UBC Theses and Dissertations
The usual suspects : a feminist critical discourse analysis of media representations of responsibility for sexual assault prevention Ariana, Barer
This thesis examined the representation of social actors responsible for sexual assault prevention published in media and police reports and grassroots poster campaigns that followed a series of sexual assaults perpetrated in Edmonton between May 2008 and March 2010. Reporting by Edmonton Journal, CBC News, and the published responses of the Garneau Sisterhood, a grassroots organization, was examined through a lens informed by feminist critical discourse analysis (FCDA). Using FCDA, I analyzed the ways in which the representations of social actors in these texts changed across time both linguistically and interdiscursively. Three main neoliberal discourses found to be operating in media representations of social actors in the Edmonton Journal and CBC News were discourses of individualization, authority, and feminization.

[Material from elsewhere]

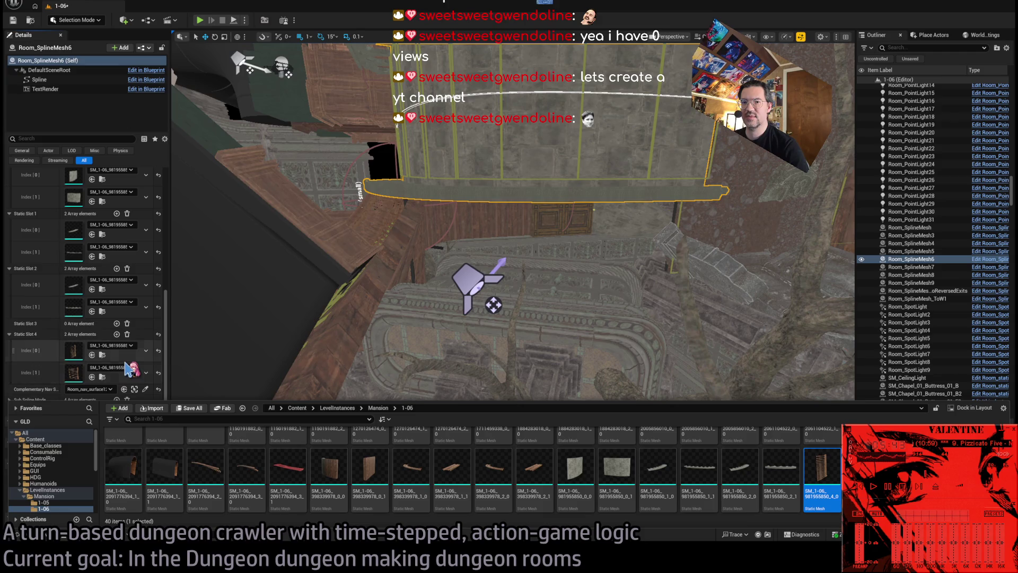
pyautogui.press('ctrl+space')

An analysis of social actors in the media showed these assaults to be isolated and individualized crimes. In addition, media representation included an unquestioned deference to police authority in seeking solutions and justice, and the construction of rape-avoidance as a hegemonic norm of femininity. The main discourse found in the Garneau Sisterhood poster campaigns was a discourse of collective responsibility. Sexualized violence will not likely end without a shift in the culture of violence toward women. At a time when the federal government is defunding feminist advocacy and direct service organizations—forcing them to close or function precariously—the presence of collective-oriented, grassroots interruptions of normalized rape culture is both urgent and hopeful.